Amash sits on the House Committee on Oversight and Reform.

Kondik said he revised UVA’s Crystal Ball rating for Michigan’s 3rd District from “likely” Republican to toss-up based on Amash’s announcement Thursday. 

“That rating is basically operating on the assumption he runs for another term. In the case he does not — and maybe at this point he may run for president — we would rate the race as ‘leans Republican,'” Kondik said. 

“It is a competitive district on paper although it’s also one that Republicans should win in most circumstances. This is an odd and unclear circumstance, though.”

In his essay, Amash, a former state lawmaker from Cascade Township, noted that both his immigrant parents were Republicans, and that he had supported GOP candidates and was elected to office as one.

“The Republican Party, I believed, stood for limited government, economic freedom and individual liberty — principles that had made the American Dream possible for my family,” Amash wrote.

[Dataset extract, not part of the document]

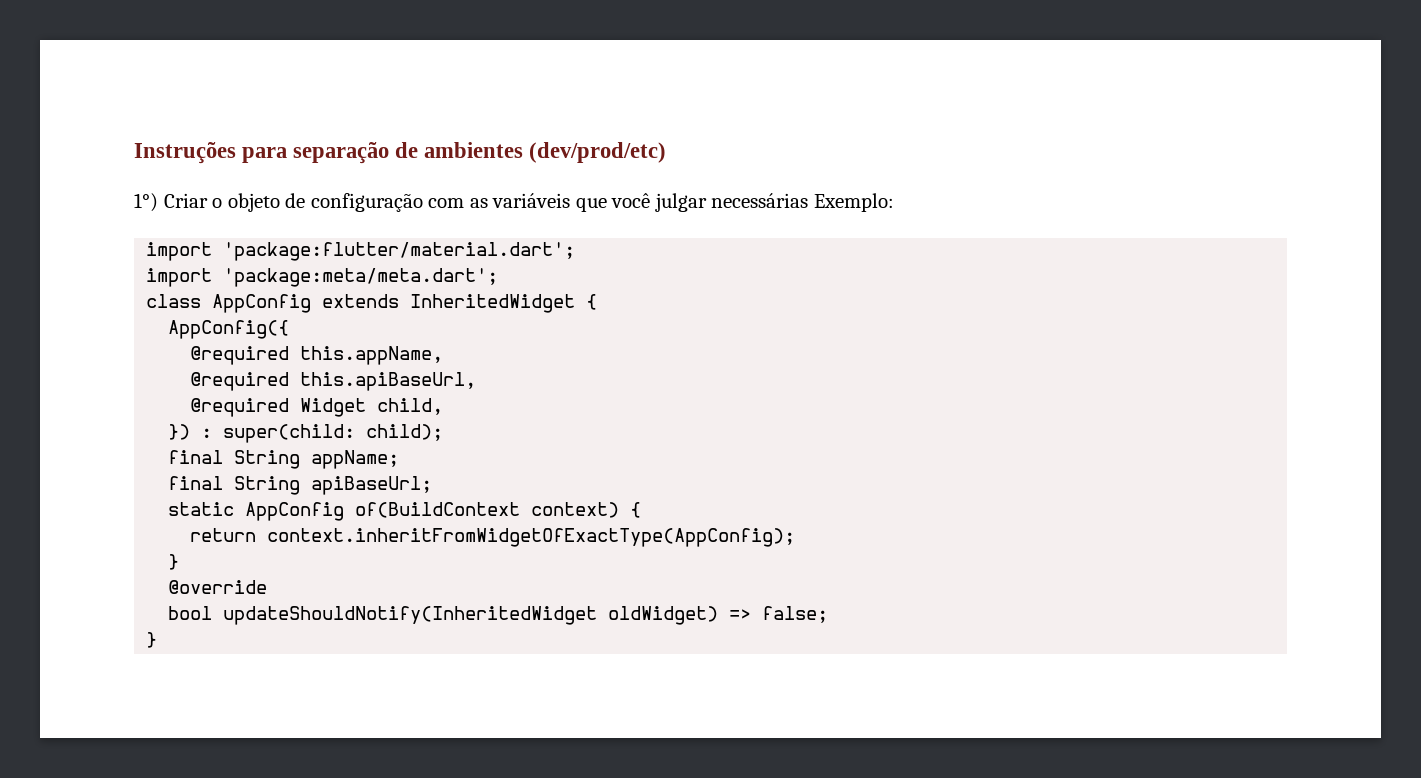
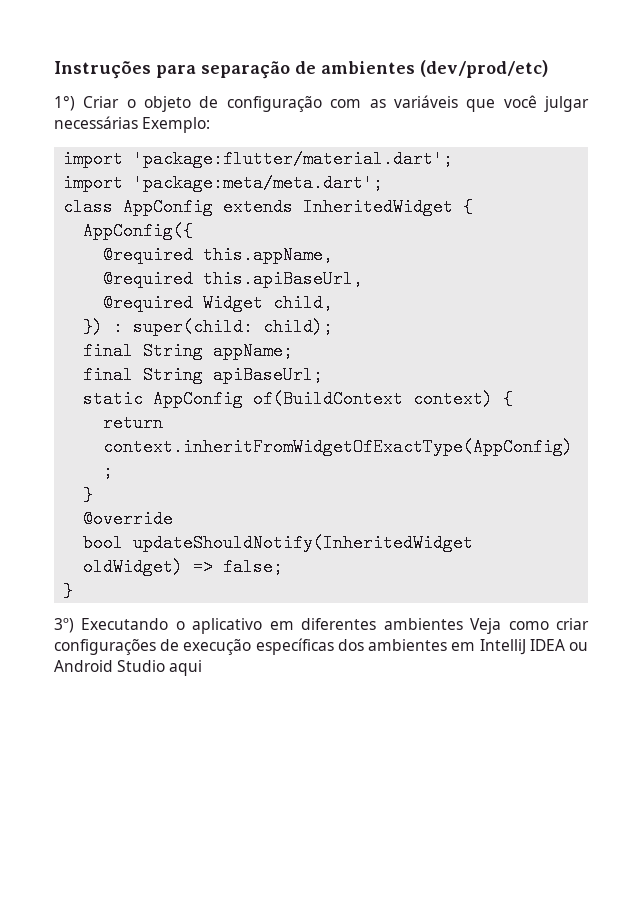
(158, 640) none -> [54,618,589,634] [54,638,588,655] [54,660,203,676] // 3º) Executando o aplicativo em diferentes ambientes Veja como criar configurações de execução específicas dos ambientes em IntelliJ IDEA ou Android Studio aqui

But he says that Americans have let elected officials disregard the separation of powers, federalism and the rule of law, resulting in the consolidation of political power. He said congressional leaders expect lawmakers to act “in obedience or opposition to the president and their colleagues on a partisan basis.”

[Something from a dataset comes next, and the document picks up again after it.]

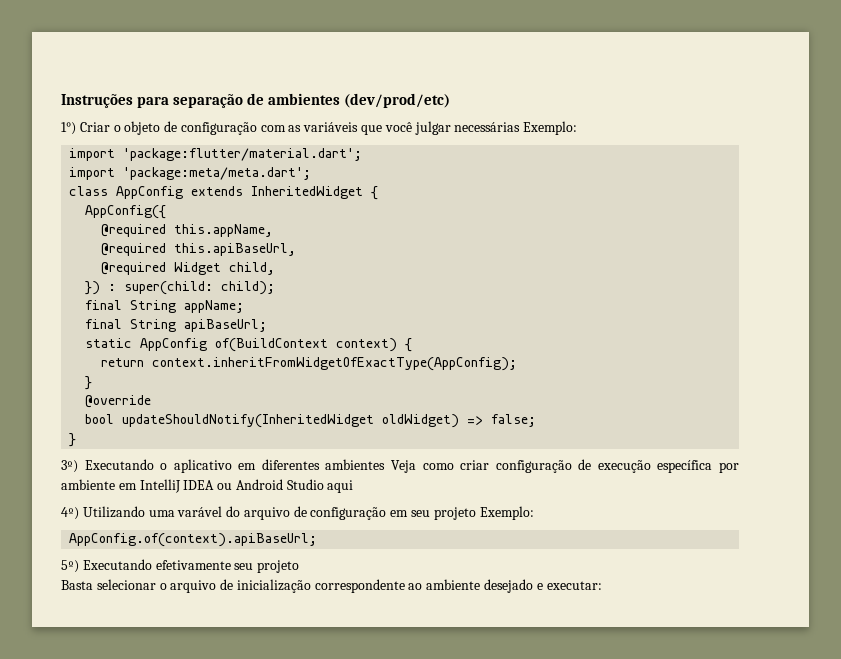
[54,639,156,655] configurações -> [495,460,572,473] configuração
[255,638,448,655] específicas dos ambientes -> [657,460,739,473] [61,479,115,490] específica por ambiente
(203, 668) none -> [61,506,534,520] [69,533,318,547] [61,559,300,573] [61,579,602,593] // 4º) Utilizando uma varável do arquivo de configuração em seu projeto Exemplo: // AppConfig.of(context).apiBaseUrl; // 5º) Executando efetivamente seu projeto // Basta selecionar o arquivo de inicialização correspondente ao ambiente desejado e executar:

“The parties value winning for its own sake, and at whatever cost,” Amash wrote. “Modern politics is trapped in a partisan death spiral, but there is an escape.”

Bill Kristol, a political analyst, regular conservative voice on political talk shows such as ABC News’ “This Week” and co-founder of the now defunct conservative magazine The Weekly Standard, tweeted his views on Amash’s decision:

Amash argues that most Americans are not “rigidly” partisan and feel not well-represented by the two major parties.

“But we owe it to future generations to stand up for our constitutional republic so that Americans may continue to live free for centuries to come,” Amash said.

“Preserving liberty means telling the Republican Party and the Democratic Party that we’ll no longer let them play their partisan game at our expense.”